Under 3%? Yeah, I What I you know, right now the kind of narrative out there or the uh the consensus forecast out there, I think, for the economy is that it's you know, it's moving along.
It's not It's not robust, but it's not recession, either.
And inflation's heading higher uh is what people I think the consensus is. I think as we move along here, we're going to see the economy slower than we expect. Whether it's in recession or not, it's pretty you know, it's moving in that direction.
Uh and I think inflation once if oil rolls over here, I think the inflation will move back into a we're trending down, not trending up type of situation.
So, um both of those things, a slower economy and and better news on inflation, I think are going to help the bond market um and and I think as we move into the fourth quarter of this year, I think the economy will be clearly slowing and maybe slowing quite a bit.
Interesting.
So, bullish bonds in this case cuz again again, guys, lower bond yields imply bond buying.
Um bullish bonds and stocks is uh Yep.
Is that the call? Interesting.
>> Yeah, definitely bullish bonds and stocks. And I think surprisingly bullish on both of those. I mean, far outside expectations of of the consensus uh even the balls and bullish metals. So you're going to have all three major markets. I think [clears throat] moving together.
It does happen. It doesn't happen all that often, but it does happen.
Interesting. When did it ever happen before?
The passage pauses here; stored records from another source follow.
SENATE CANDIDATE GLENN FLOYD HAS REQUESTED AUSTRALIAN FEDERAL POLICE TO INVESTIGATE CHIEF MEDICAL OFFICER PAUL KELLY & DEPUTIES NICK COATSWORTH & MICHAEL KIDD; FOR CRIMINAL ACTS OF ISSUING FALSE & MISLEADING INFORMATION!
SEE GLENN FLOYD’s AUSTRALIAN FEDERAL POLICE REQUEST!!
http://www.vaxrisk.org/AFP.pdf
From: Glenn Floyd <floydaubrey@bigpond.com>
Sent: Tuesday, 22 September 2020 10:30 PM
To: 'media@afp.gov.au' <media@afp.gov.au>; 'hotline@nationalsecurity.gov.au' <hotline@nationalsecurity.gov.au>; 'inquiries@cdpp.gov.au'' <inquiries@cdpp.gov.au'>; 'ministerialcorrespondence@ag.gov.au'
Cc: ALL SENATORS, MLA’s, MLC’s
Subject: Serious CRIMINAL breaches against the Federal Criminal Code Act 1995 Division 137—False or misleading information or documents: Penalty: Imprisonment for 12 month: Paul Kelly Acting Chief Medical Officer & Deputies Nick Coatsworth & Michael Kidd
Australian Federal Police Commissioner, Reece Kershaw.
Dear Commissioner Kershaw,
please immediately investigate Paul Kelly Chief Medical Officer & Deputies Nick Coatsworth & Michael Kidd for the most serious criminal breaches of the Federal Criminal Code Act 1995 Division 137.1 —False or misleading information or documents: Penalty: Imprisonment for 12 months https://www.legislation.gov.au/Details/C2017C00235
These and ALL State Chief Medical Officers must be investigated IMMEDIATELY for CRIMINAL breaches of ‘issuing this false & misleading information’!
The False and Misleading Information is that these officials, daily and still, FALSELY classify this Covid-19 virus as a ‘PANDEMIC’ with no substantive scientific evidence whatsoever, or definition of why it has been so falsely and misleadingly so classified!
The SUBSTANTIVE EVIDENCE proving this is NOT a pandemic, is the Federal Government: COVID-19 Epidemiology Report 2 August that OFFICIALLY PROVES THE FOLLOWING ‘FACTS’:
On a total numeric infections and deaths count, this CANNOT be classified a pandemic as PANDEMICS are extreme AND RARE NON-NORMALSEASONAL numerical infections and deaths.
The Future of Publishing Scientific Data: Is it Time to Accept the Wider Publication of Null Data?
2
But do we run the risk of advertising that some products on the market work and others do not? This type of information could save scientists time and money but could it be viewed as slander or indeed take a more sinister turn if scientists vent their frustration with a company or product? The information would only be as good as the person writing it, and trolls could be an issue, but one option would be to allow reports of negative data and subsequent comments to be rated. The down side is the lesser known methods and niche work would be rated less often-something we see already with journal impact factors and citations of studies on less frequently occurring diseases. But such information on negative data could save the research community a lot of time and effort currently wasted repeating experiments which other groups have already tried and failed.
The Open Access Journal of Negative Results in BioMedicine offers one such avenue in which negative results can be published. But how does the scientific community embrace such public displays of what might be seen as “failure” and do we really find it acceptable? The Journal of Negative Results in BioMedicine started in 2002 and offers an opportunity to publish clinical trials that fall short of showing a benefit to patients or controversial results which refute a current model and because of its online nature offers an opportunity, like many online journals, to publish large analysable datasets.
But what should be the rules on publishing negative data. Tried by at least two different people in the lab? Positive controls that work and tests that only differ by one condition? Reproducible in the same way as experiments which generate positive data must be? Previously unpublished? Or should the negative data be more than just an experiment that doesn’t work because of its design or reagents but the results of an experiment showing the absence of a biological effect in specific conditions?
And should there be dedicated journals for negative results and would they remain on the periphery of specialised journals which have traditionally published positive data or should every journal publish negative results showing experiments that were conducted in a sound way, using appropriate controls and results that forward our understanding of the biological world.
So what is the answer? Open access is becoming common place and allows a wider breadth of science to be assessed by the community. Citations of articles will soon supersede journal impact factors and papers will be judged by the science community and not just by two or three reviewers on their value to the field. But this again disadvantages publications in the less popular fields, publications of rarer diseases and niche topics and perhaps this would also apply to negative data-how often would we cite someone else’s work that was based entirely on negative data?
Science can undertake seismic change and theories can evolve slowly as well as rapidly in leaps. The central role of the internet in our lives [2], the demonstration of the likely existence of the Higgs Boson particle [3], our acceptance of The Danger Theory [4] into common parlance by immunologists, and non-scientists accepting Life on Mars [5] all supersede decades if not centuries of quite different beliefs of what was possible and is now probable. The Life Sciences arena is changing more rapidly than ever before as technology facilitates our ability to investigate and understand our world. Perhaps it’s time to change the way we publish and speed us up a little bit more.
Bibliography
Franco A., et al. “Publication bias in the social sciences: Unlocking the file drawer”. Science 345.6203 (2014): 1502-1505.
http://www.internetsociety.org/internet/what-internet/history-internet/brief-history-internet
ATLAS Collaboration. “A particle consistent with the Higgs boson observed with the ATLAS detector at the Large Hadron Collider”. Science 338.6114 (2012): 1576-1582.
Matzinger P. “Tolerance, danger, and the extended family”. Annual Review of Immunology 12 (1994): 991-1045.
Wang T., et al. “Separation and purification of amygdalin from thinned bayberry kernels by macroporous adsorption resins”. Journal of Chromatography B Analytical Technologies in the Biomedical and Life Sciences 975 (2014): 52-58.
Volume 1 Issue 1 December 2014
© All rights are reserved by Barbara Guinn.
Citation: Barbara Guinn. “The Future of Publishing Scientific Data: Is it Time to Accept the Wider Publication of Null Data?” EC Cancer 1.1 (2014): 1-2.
Usually when you usually see that is early in a coming out of a recession.
You know, usually like coming out of 82 or coming out of 2008 9 you had metals moving up. You had bonds moving up and you had the old stocks moving up. So it's it's funny cuz we're at in my opinion. We're at the end of a cycle. So this is rare to see all of those moving and what else is rare is I think we're going to see in this final rally in the stock market a broadening in the market where you know both small cap and large cap play tech plays but also financials play and industrials play etc. So it's unusual again as you move towards a major top normally you're you're seeing narrowing of a market.
We had that a couple years ago as you know when we had the mag 7 dominating everything. Mhm. But I said consistently since then that the market would broaden out and we've seen that in the Russell the Russell's in new all-time highs.
Nobody thought they'd see that.
So my forecast in terms of the Russell is that we're going to 3100.
You do the math on that and that out performs the NASDAQ. It outperforms the S&P from here outperforms the Dow. So yeah, it's kind of a a little different setup than if people are basing their forecast on president.
I don't think they'd get here.
Is is the forecast dependent upon like some sort of QE or like they inject a bunch of liquidity into the market and so like every market kind of gets a bit up in the process or is or not? No.
Yeah, I'm I'm pretty I've been pretty consistent saying I don't My forecast this bullish forecast was not based on expectations of big QE. In fact, I've said part of the reason we'll have a bust is because they'll be slow to introduce QE again or slow to get to a right-size policy because of what they did in 2008-9 and and 2020.
And you know, Powell's been consistently saying we aren't going back there. I think Kevin Warsh has been consistent in saying he wants to shrink the balance sheet, not grow it. Um so that may be their you know, their intention or their desire, but ultimately when the bust hits, there's only one thing they can do and that is print money like there's no tomorrow. So it will come, but it'll come late and that's why you'll have a bust is because almost because of what happened before, they're fighting the last war, they're they're reacting to what they realized was a mistake last time and saying we don't want to make that same mistake.
And this time around they're going to need to.